PROMPT-TO-PROMPT IMAGE EDITING WITH CROSS-ATTENTION CONTROL

Organization Name

GOOGLE LLC

Inventor(s)

Kfir Aberman of San Mateo CA (US)

Amir Hertz of Tel Aviv (IL)

Yael Pritch Knaan of Tel Aviv (IL)

Ron Mokady of Tel Aviv (IL)

Jay Tenenbaum of Tel Aviv (IL)

Daniel Cohen-or of Tel Aviv (IL)

PROMPT-TO-PROMPT IMAGE EDITING WITH CROSS-ATTENTION CONTROL - A simplified explanation of the abstract

This abstract first appeared for US patent application 18228614 titled 'PROMPT-TO-PROMPT IMAGE EDITING WITH CROSS-ATTENTION CONTROL

Simplified Explanation

The patent application describes implementations for editing a source image generated from processing a source natural language prompt using a Large-scale language-image model. The source image can be edited based on user interface input indicating edits to the source NL prompt, and optionally without any user interface input specifying a mask in the source image or any other input. Additionally, the application discusses applying prompt-to-prompt editing techniques to edit a source image generated based on a real image, approximating the real image.

  • The patent application focuses on editing source images generated from processing natural language prompts using a Large-scale language-image model.
  • User interface input is used to indicate edits to the source NL prompt, allowing for easy modification of the generated source image.
  • The application also discusses the possibility of editing source images without any user interface input specifying a mask or any other input.
  • Prompt-to-prompt editing techniques are applied to edit source images generated based on real images, providing an approximation of the real image.

Potential Applications

  • Image editing software: The technology can be used in image editing software to allow users to easily modify source images generated from natural language prompts.
  • Content creation: Content creators can utilize this technology to quickly edit and modify images based on their desired changes to the source NL prompt.
  • Virtual reality: The patent application's techniques can be applied in virtual reality applications to enable users to edit and manipulate virtual images based on their input.

Problems Solved

  • Streamlined image editing: The technology solves the problem of complex and time-consuming image editing by allowing users to make edits to source images generated from natural language prompts.
  • Flexibility in editing: Users can easily modify and customize source images without the need for specifying masks or other input, making the editing process more intuitive and efficient.

Benefits

  • Enhanced user experience: The technology provides a user-friendly interface for editing images, making it accessible to a wider range of users.
  • Time-saving: By eliminating the need for specifying masks or additional input, the technology streamlines the image editing process, saving users time and effort.
  • Improved accuracy: The prompt-to-prompt editing techniques improve the accuracy of editing source images generated from real images, resulting in a closer approximation of the original image.

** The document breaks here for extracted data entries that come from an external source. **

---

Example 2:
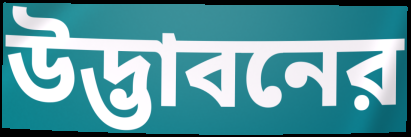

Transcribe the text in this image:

উদ্ভাবনের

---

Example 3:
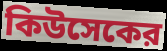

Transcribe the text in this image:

কিউসেকের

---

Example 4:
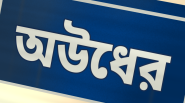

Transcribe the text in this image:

অউধের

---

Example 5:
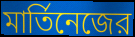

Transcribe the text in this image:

মার্তিনেজের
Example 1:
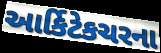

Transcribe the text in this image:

આર્કિટેકચરના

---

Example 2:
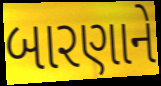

Original Abstract Submitted

Some implementations are directed to editing a source image, where the source image is one generated based on processing a source natural language (NL) prompt using a Large-scale language-image (LLI) model. Those implementations edit the source image based on user interface input that indicates an edit to the source NL prompt, and optionally independent of any user interface input that specifies a mask in the source image and/or independent of any other user interface input. Some implementations of the present disclosure are additionally or alternatively directed to applying prompt-to-prompt editing techniques to editing a source image that is one generated based on a real image, and that approximates the real image.